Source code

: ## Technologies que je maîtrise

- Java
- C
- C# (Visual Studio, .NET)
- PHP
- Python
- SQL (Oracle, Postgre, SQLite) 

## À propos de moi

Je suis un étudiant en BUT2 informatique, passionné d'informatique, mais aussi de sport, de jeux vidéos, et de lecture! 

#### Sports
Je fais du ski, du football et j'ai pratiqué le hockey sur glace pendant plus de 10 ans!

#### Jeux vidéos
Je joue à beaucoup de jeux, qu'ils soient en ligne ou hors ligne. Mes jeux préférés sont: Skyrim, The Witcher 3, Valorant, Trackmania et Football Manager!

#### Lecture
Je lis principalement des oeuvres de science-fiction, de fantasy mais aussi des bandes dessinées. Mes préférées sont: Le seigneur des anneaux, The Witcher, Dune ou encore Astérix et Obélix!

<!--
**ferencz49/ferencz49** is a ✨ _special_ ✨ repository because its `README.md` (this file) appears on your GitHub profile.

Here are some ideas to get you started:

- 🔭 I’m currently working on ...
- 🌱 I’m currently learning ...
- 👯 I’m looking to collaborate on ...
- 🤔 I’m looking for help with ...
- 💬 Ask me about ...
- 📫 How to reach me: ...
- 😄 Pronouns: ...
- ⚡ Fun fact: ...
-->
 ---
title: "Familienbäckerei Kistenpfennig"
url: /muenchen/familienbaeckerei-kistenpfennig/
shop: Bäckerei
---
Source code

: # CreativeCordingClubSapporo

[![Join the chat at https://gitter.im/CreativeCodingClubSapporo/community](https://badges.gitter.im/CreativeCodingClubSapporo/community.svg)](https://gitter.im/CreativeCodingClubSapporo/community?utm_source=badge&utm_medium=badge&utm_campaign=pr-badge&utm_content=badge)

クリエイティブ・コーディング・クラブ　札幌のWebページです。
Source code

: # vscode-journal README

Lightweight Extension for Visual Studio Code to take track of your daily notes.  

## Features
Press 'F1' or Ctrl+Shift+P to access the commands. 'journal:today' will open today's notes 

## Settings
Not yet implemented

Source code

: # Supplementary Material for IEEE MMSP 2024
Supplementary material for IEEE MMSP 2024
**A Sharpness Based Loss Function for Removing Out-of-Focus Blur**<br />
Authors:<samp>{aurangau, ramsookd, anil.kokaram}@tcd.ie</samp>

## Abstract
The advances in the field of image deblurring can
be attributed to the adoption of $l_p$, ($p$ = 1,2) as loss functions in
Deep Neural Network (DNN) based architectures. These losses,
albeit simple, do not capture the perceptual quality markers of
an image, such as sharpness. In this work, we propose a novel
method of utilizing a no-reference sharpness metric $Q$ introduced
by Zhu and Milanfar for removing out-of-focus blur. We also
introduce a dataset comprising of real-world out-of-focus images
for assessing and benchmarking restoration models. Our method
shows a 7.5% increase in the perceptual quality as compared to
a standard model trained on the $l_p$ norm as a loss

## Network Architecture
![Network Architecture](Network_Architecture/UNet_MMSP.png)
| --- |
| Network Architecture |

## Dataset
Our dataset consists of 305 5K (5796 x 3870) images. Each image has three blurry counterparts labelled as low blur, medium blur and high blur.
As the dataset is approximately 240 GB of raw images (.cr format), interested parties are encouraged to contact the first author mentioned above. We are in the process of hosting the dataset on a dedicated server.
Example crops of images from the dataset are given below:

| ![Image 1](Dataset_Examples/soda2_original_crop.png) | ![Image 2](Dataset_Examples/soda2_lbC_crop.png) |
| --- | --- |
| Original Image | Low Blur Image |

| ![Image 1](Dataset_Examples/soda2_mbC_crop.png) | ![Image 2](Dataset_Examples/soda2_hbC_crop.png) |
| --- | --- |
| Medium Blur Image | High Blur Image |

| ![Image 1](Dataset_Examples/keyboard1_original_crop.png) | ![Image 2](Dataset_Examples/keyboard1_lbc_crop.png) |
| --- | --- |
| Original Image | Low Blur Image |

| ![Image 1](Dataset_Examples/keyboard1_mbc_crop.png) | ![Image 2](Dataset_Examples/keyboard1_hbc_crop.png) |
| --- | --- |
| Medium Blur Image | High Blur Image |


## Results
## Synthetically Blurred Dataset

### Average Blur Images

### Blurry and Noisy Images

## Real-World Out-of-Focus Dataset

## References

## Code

========

What is needed – Copy the material above word for word, taking the first line, the line containing "#### Sports", and every line between them, and nothing else.

Exercise answer –
Source code

: ## Technologies que je maîtrise

- Java
- C
- C# (Visual Studio, .NET)
- PHP
- Python
- SQL (Oracle, Postgre, SQLite) 

## À propos de moi

Je suis un étudiant en BUT2 informatique, passionné d'informatique, mais aussi de sport, de jeux vidéos, et de lecture! 

#### Sports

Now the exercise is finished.